Je mets aux voix la motion n° 195, tendant à opposer la question préalable.
Je rappelle que l'adoption de cette motion entraînerait le rejet du projet de loi de finances rectificative.
En application de l'article 59 du règlement, le scrutin public ordinaire est de droit.
Il va y être procédé dans les conditions fixées par l'article 56 du règlement.
Je rappelle que l’avis de la commission est défavorable, de même que celui du Gouvernement.
Le scrutin est ouvert.
Le scrutin a lieu.
Personne ne demande plus à voter ?…
Le scrutin est clos.
J'invite Mmes et MM. les secrétaires à procéder au dépouillement du scrutin.
Il est procédé au dépouillement du scrutin.
Voici quel sera l’ordre du jour de la prochaine séance publique, précédemment fixée à aujourd’hui, mercredi 14 décembre 2011, à quatorze heures trente et le soir :
- Suite du projet de loi de finances rectificative pour 2011 (n° 160, 2011-2012)

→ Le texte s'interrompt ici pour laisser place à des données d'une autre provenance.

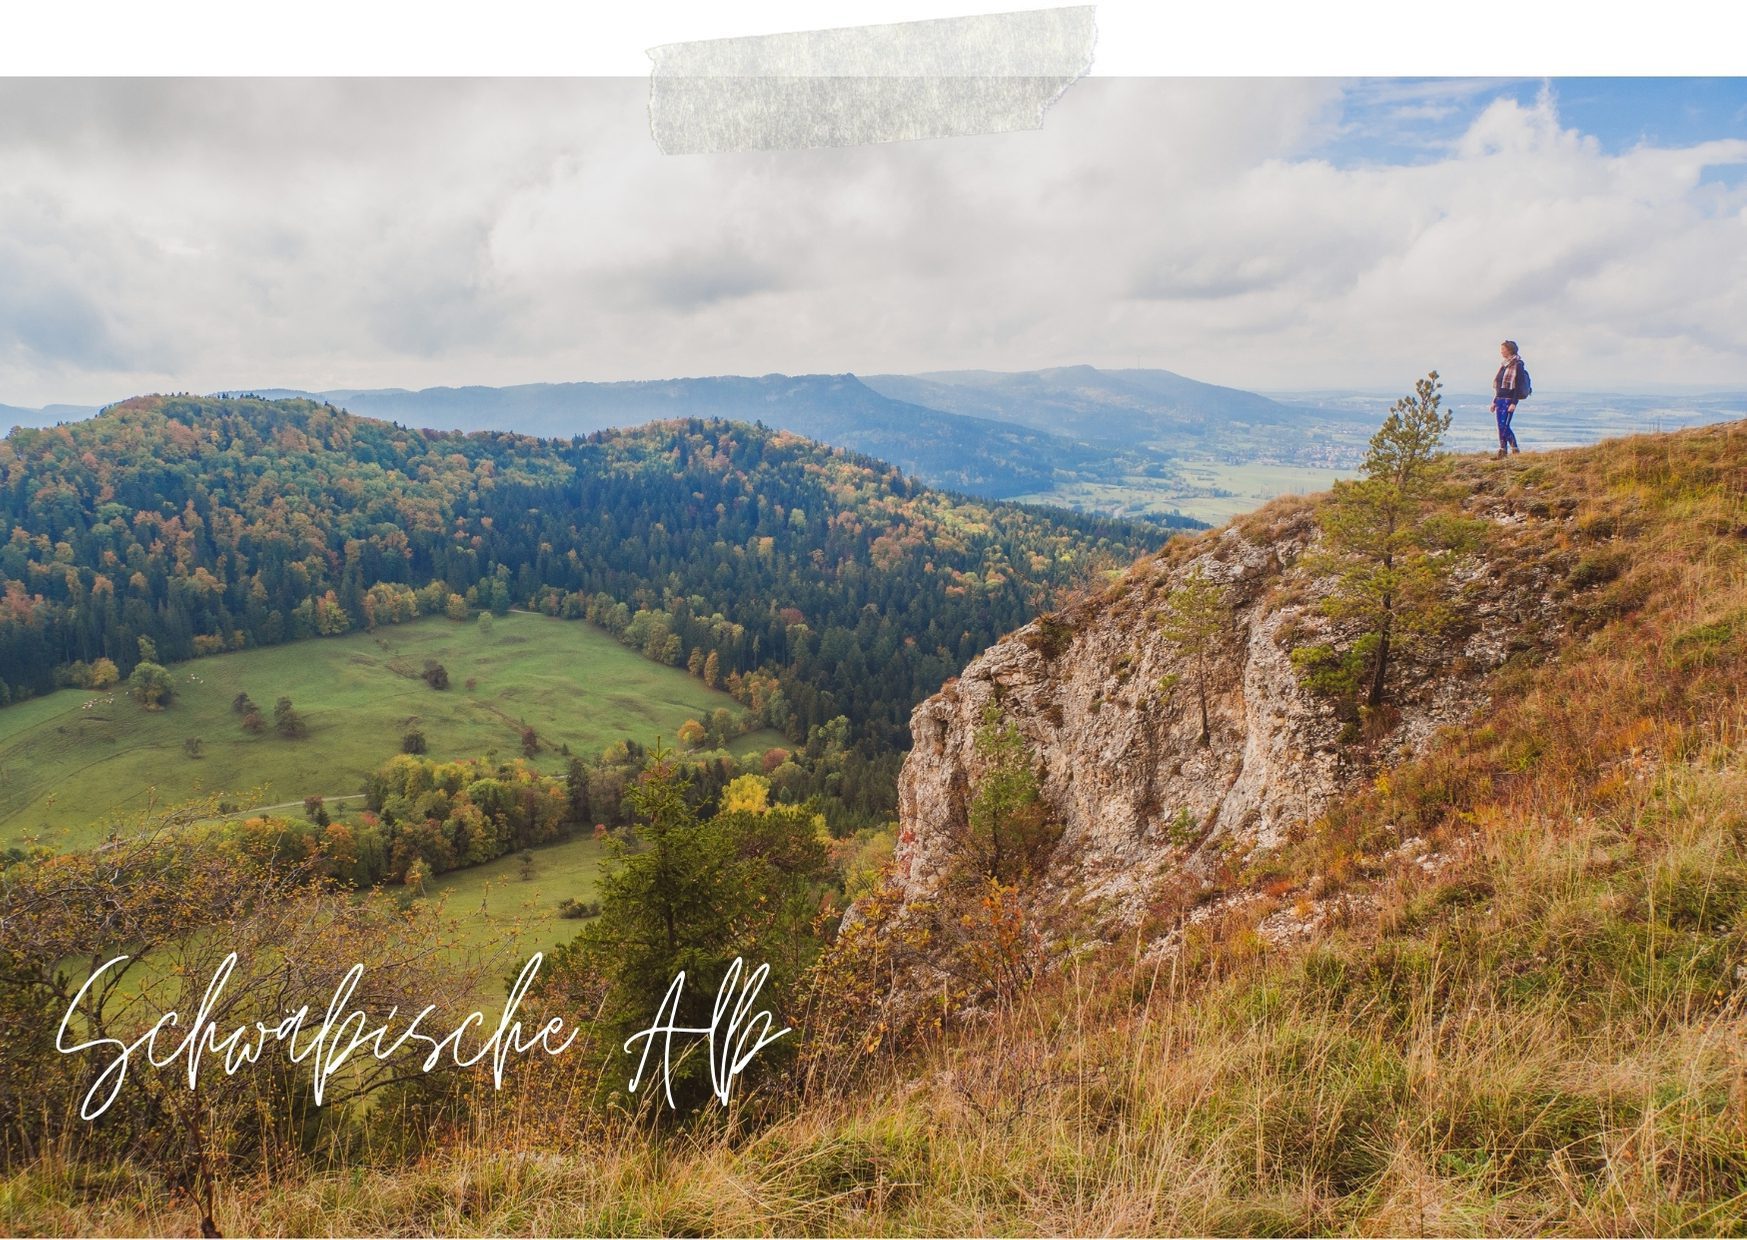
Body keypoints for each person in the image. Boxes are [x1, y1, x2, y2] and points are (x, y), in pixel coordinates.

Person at [1492, 340, 1526, 458]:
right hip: (1500, 399)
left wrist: (1514, 402)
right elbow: (1499, 384)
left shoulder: (1518, 364)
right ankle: (1503, 450)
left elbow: (1519, 385)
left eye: (1503, 349)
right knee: (1500, 426)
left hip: (1508, 400)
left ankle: (1514, 449)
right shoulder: (1504, 365)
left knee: (1504, 426)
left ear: (1509, 350)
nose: (1501, 352)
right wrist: (1494, 400)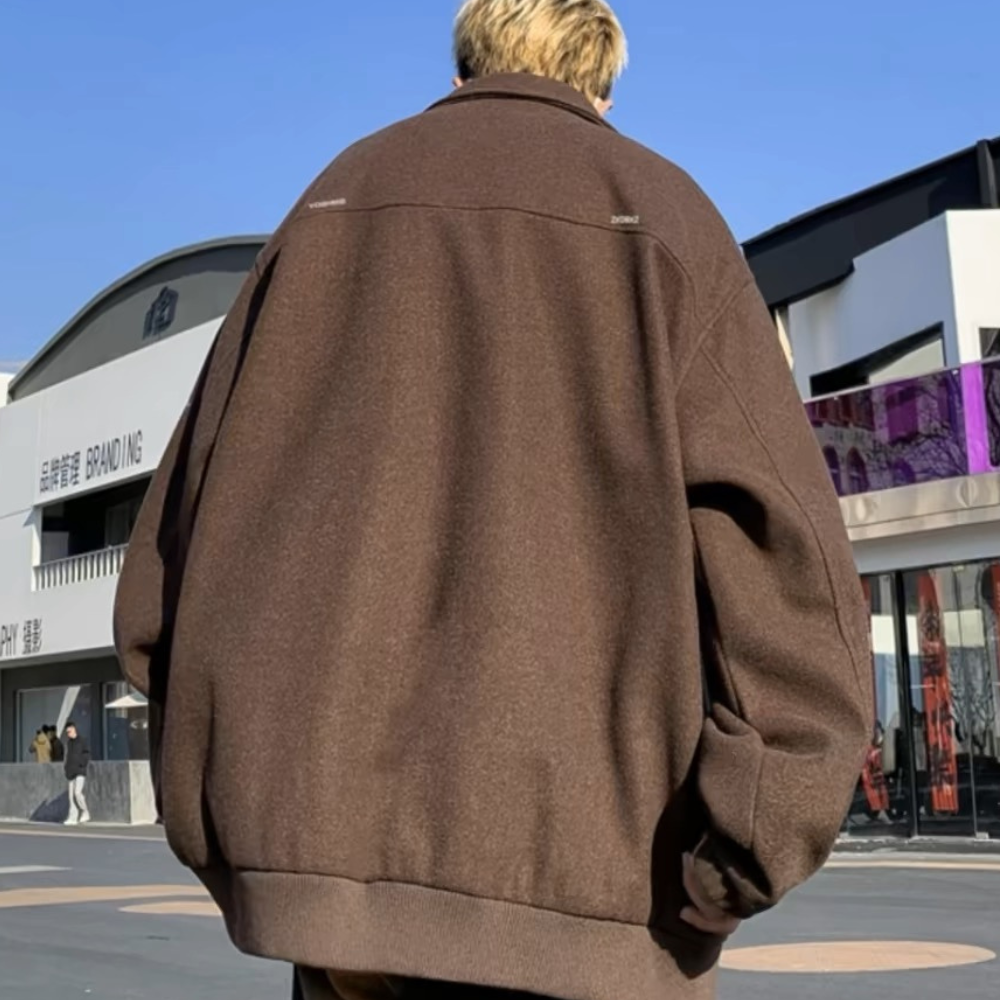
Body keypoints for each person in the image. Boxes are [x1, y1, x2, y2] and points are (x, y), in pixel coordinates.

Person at [114, 1, 873, 997]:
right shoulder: (662, 214)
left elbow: (166, 575)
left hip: (341, 920)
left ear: (462, 69)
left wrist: (240, 824)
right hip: (596, 900)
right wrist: (746, 845)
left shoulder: (329, 207)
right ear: (601, 90)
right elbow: (785, 561)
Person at [63, 721, 91, 825]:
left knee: (77, 793)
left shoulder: (82, 741)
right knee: (71, 797)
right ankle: (72, 817)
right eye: (67, 732)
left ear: (74, 729)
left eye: (69, 731)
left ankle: (85, 811)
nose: (68, 734)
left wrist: (81, 763)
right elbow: (68, 756)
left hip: (80, 771)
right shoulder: (69, 743)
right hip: (71, 771)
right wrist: (66, 768)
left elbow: (87, 753)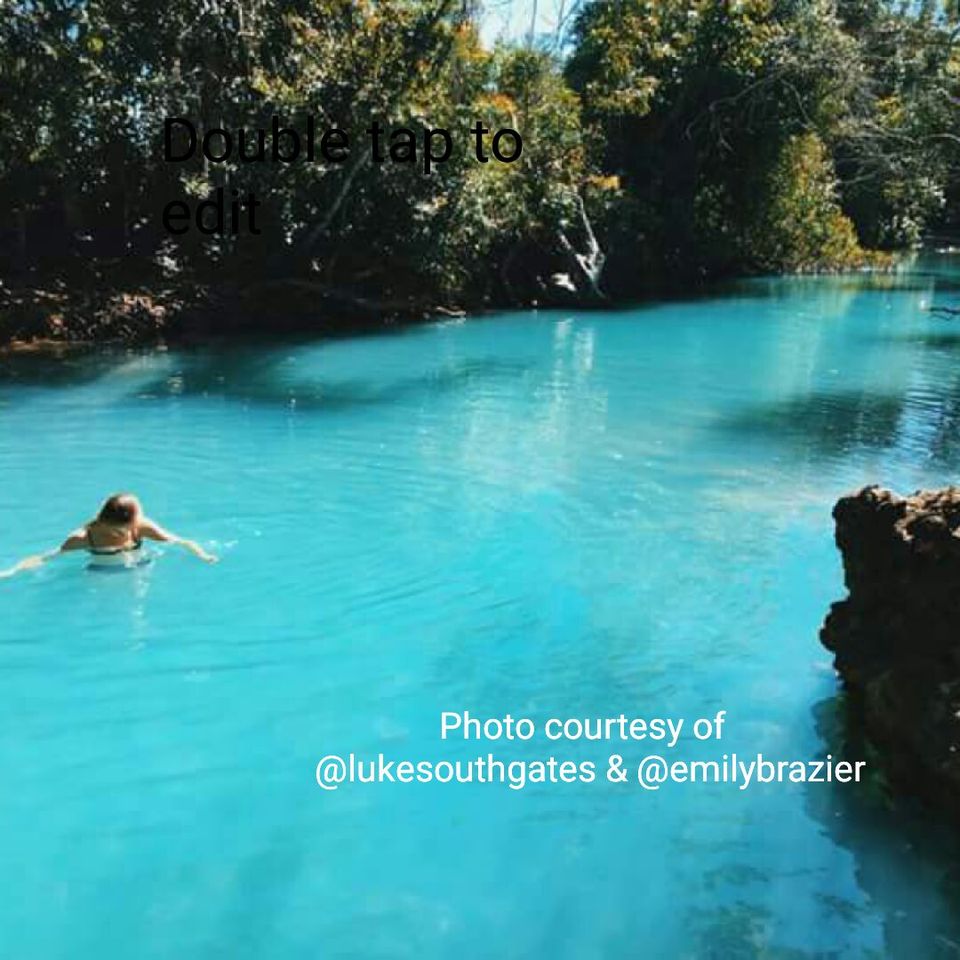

Rapport de Mme Nicole Bricq, rapporteure générale de la commission des finances (n° 164, 2011-2012).
Avis de M. Vincent Eblé, fait au nom de la commission de la culture, de l’éducation et de la communication (n° 163, 2011-2012).
Personne ne demande la parole ?…
La séance est levée.
La séance est levée le mercredi 14 décembre 2011, à zéro heure quarante-cinq.